- RECORDED INFORMATION -
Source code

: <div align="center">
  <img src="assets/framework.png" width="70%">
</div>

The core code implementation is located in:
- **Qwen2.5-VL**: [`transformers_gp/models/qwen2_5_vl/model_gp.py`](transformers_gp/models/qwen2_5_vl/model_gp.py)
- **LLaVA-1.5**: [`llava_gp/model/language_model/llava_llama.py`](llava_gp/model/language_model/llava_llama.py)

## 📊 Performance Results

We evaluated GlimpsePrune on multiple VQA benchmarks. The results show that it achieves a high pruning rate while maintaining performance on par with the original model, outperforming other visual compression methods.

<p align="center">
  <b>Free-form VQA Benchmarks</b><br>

---

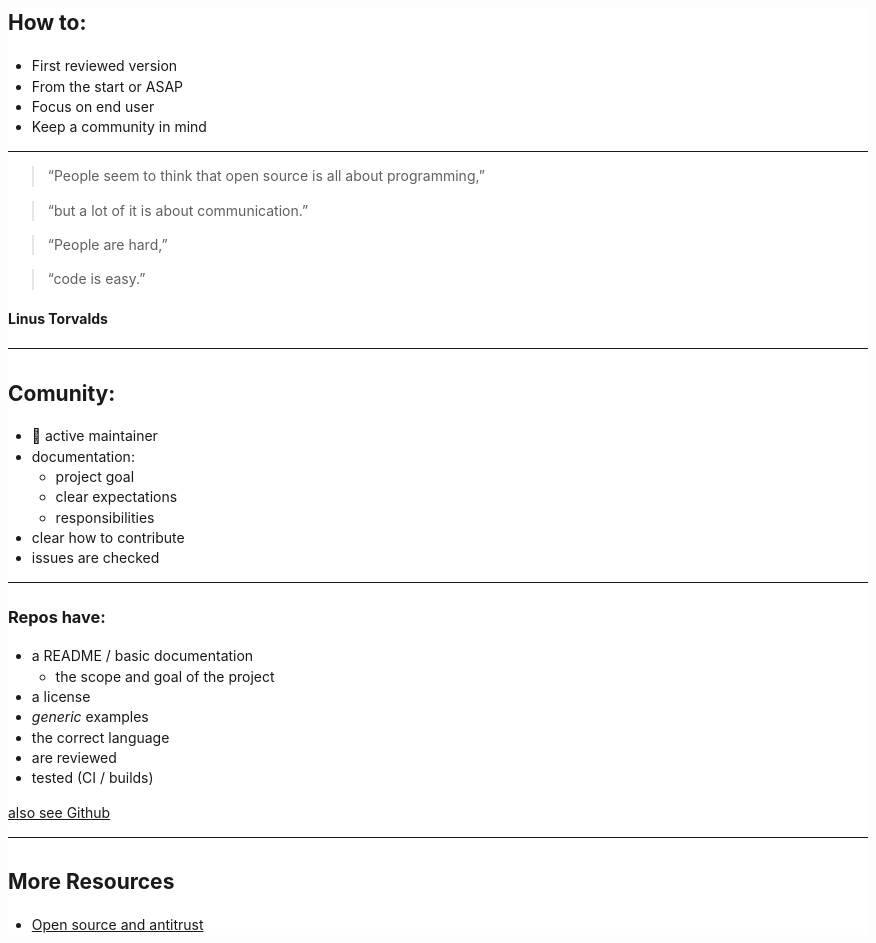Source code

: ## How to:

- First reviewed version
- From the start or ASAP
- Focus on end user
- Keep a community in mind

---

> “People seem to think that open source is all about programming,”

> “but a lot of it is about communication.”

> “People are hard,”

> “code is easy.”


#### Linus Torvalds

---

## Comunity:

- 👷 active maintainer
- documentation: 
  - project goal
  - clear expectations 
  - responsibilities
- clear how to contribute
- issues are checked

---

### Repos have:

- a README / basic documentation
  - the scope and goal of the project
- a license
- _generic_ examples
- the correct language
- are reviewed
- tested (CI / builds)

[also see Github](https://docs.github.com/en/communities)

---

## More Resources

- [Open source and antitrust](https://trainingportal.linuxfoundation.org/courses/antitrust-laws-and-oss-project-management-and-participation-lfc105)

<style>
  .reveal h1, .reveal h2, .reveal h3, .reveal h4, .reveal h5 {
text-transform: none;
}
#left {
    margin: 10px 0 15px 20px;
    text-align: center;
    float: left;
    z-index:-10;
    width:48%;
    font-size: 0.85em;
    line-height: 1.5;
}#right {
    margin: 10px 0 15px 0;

- WHAT TO WORK ON -
Which lines of the data above contain the string "margin"? Copy out each one.

- EXERCISE OUTPUT -
    margin: 10px 0 15px 20px;
    margin: 10px 0 15px 0;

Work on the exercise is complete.